> **What you need to do**: Which of the lines below include the word "stroke"? Pull each one out.

[Saved entries]

━━━━━━━━━━━━━━━━

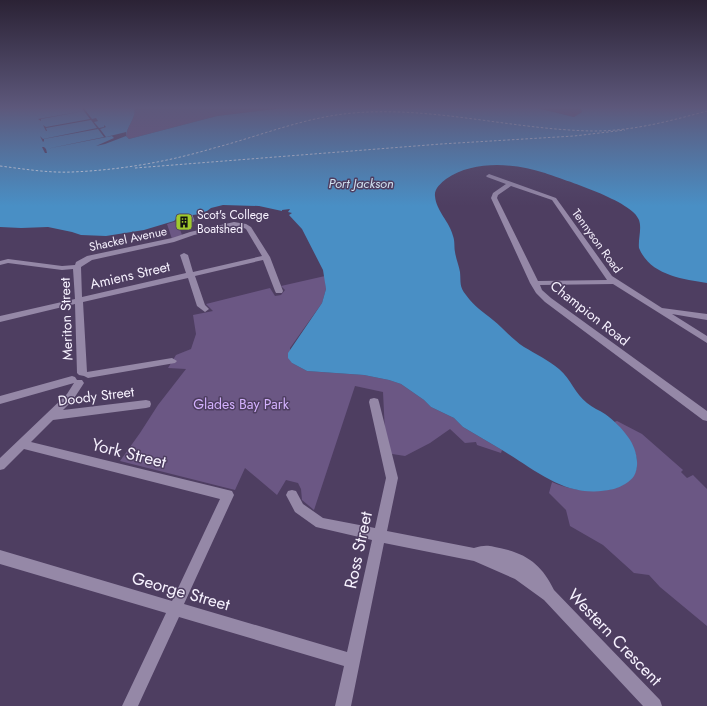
<svg xmlns="http://www.w3.org/2000/svg" width="707" height="706" font-family="Jost,sans-serif">
  <style>
    .green { fill: #6b5784 }
    .water { fill: #498fc5 }
    .pier { fill: #4e3e61 }
    .lines { fill: none; stroke-linecap: round; stroke-linejoin: round }
    .ferry { stroke: #d0e1f0; stroke-width: 1; stroke-dasharray: 2.5 2; stroke-linecap: butt }
    .building { fill: #67678e; stroke: #7f7fa6 }
    .minor { fill: #9588a7; fill-rule: evenodd }
    .labels { text-anchor: middle; stroke-width: 3; stroke-linejoin: round; paint-order: stroke }
    .far-poi-label { font-size: 12px; fill: #f6f1fe; stroke: #4e3e61; text-anchor: start }
    .far-street-label { font-size: 12px; fill: #f6f1fe; stroke: #4e3e61 }
    .far-water-label { font-size: 13px; font-style: italic; fill: #d0e1f0; stroke: #4e3e61 }
    .street-label { font-size: 14px; fill: #f6f1fe; stroke: #4e3e61 }
    .park-label { font-size: 14px; fill: #d3b1fd; stroke: #4e3e61 }
    .near-street-label { font-size: 17px; fill: #f6f1fe; stroke: #4e3e61 }
  </style>
  <rect width="100%" height="100%" fill="#4e3e61"/>
  <path class="green" d="M134 107H291L217 116 129 139 126 136C127 125 137 118 134 107Z
    M533 107H580L582 112 574 117Z
    M177 221 182 235 172 239 167 224Z
    M325 276 326 289 322 303 290 348 292 363 307 371 364 375 389 380 401 384 424 400 431 407 454 418 463 427 502 450 501 453 477 445 476 442 465 443 450 429 430 443 405 456 386 453 383 392 355 386 314 510 302 500 301 489 298 483 286 480 277 495 245 468 235 490 120 461 140 433 158 405 186 369 168 368 176 355 191 349 196 334 193 315 213 311 206 304 270 288 275 296 281 295 285 290 281 286Z
    M617 421 642 434 683 470 681 472 687 478 693 475 707 489V626L660 587 649 575 634 573 603 545 570 526 566 510 549 493 552 482C606 506 673 481 614 422Z"/>
  <path class="water" d="M0 107H134C137 118 127 125 126 136L129 139 217 116 291 107H533L574 117 582 112 580 107H707V283C682 279 650 275 639 248 638 239 642 229 639 220 633 201 564 180 545 173 514 163 474 160 446 179 441 183 434 189 435 196 436 211 450 222 453 236 455 241 454 247 455 252 456 259 459 266 460 272 461 283 459 286 466 295 474 306 483 312 493 320 504 329 512 339 524 347 536 354 548 360 559 369 571 379 575 394 587 403 593 408 599 410 605 414 613 420 622 428 628 437 635 446 641 464 634 476 630 482 621 487 614 489 568 500 539 472 502 450 489 442 476 435 463 427L454 418 431 407 424 400 401 384 389 380 364 375 307 371 292 363 288 358V353L322 303 326 289 323 270 302 229 289 215 292 213 288 212 290 209 282 210V211L259 206 223 205 211 208 207 211 200 214 178 217 174 221 144 230 106 236 81 235 72 232 48 227 21 228 0 227Z"/>
  <path class="pier" d="M81 107H83L92 119 96 118 98 121 94 122 99 128 104 127V125L106 127 100 129 106 137 126 132V136L105 144 96 146 114 138 112 136 46 149 47 153H45L42 147H44L46 149 104 137 98 129 44 139V141L43 142 40 136 43 139 97 128 91 120 46 128 47 131H46L43 125 46 127 90 119 84 111 41 119V121L38 119 84 111Z"/>
  <g class="lines">
    <path class="ferry" d="M0 166C24 169 48 173 72 172 120 170 167 162 214 148 260 136 305 117 353 113 434 106 514 130 594 131 633 131 670 121 707 111
      M135 168 441 144 574 136 625 130"/>
  </g>
  <path class="building" d="M192 215 194 221 186 223 187 227 181 228 178 217Z"/>
  <g class="lines">
    <path class="minor" d="M489 174 556 198 612 276 662 308 707 314V320L672 314 707 336V343L613 284 540 285 542 290 551 298 707 411V421L703 420 545 302 536 293 530 283 491 198 493 193 506 184 487 177 486 176ZM511 186 552 200 607 280 538 281 497 198 498 195Z
      M234 222 246 224 251 227 270 257 283 291 282 293H276L275 291 263 260 195 276 205 305 209 309 205 312 197 306 188 278 83 302 87 372 172 358 177 361 175 363 88 378 84 376 79 375 77 373 75 304 0 322V316L75 299 73 269 62 270 8 263 0 265V261L8 259 62 266 75 265 76 262 87 256 172 238 190 232ZM234 226 242 227 246 229 262 256 193 272 188 255 184 253 180 255 186 273 82 297 81 267 92 260 174 242 194 235Z
      M72 376 75 377 77 380H82L84 383 73 400 63 410 146 400 150 401 151 404 150 407 146 408 53 420 31 442 232 491 234 495 184 604 347 652 372 540 316 527 295 512 286 495 288 491 292 490 296 491 303 504 323 518 375 528 386 478 369 402 370 399 374 398 378 399 379 402 398 478 387 531 474 548C487 544 490 546 504 549 529 555 543 567 554 590L660 700 662 706H643L544 600 515 579 474 561 384 543 351 706H335L344 666 179 617 138 706H122L166 613 0 564V550L172 601 220 499 24 449 4 469 0 470V458L67 394 74 383 0 404V396Z"/>
  </g>
  <linearGradient id="sky" x2="0" y2="1"><stop stop-color="#2b2235"/><stop offset="0.52" stop-color="#5d587b"/><stop offset="1" stop-color="#5d587b" stop-opacity="0"/></linearGradient>
  <rect width="707" height="206" fill="url(#sky)"/>
  <defs>
    <g id="building-square" transform="scale(0.9)"><rect x="-9" y="-9" width="18" height="18" rx="4" fill="#9fca2d" stroke="#4e3e61"/><path d="M-4-6H4V6H1V3H-1V6H-4ZM-2.5-4.3h1.7v1.8h-1.7ZM.8-4.3h1.7v1.8H.8ZM-2.5-1h1.7V.8h-1.7ZM.8-1h1.7V.8H.8Z" fill="#111"/></g>
  </defs>
  <g fill-rule="evenodd">
    <use href="#building-square" x="184" y="222"/>
  </g>
  <g class="labels">
    <g class="far-poi-label">
      <text x="197" y="219">Scot's College<tspan x="197" dy="14">Boatshed</tspan></text>
    </g>
    <g class="far-street-label">
      <text transform="translate(128 239) rotate(-12)" y="4">Shackel Avenue</text>
      <text transform="translate(597 241) rotate(54)" y="4">Tennyson Road</text>
    </g>
    <g class="far-water-label">
      <text x="361" y="188">Port Jackson</text>
    </g>
    <g class="street-label">
      <text transform="translate(130 275) rotate(-13)" y="5">Amiens Street</text>
      <text transform="translate(590 313) rotate(38)" y="5">Champion Road</text>
      <text transform="translate(66 319) rotate(-92)" y="5">Meriton Street</text>
      <text transform="translate(96 396) rotate(-7)" y="5">Doody Street</text>
    </g>
    <g class="park-label">
      <text x="241" y="409">Glades Bay Park</text>
    </g>
    <g class="near-street-label">
      <text transform="translate(129 453) rotate(14)" y="6">York Street</text>
      <text transform="translate(358 550) rotate(-78)" y="6">Ross Street</text>
      <text transform="translate(181 591) rotate(16)" y="6">George Street</text>
      <text transform="translate(615 637) rotate(46)" y="6">Western Crescent</text>
    </g>
  </g>
</svg>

━━━━━━━━━━━━━━━━

> **Task response**:
    .lines { fill: none; stroke-linecap: round; stroke-linejoin: round }
    .ferry { stroke: #d0e1f0; stroke-width: 1; stroke-dasharray: 2.5 2; stroke-linecap: butt }
    .building { fill: #67678e; stroke: #7f7fa6 }
    .labels { text-anchor: middle; stroke-width: 3; stroke-linejoin: round; paint-order: stroke }
    .far-poi-label { font-size: 12px; fill: #f6f1fe; stroke: #4e3e61; text-anchor: start }
    .far-street-label { font-size: 12px; fill: #f6f1fe; stroke: #4e3e61 }
    .far-water-label { font-size: 13px; font-style: italic; fill: #d0e1f0; stroke: #4e3e61 }
    .street-label { font-size: 14px; fill: #f6f1fe; stroke: #4e3e61 }
    .park-label { font-size: 14px; fill: #d3b1fd; stroke: #4e3e61 }
    .near-street-label { font-size: 17px; fill: #f6f1fe; stroke: #4e3e61 }
    <g id="building-square" transform="scale(0.9)"><rect x="-9" y="-9" width="18" height="18" rx="4" fill="#9fca2d" stroke="#4e3e61"/><path d="M-4-6H4V6H1V3H-1V6H-4ZM-2.5-4.3h1.7v1.8h-1.7ZM.8-4.3h1.7v1.8H.8ZM-2.5-1h1.7V.8h-1.7ZM.8-1h1.7V.8H.8Z" fill="#111"/></g>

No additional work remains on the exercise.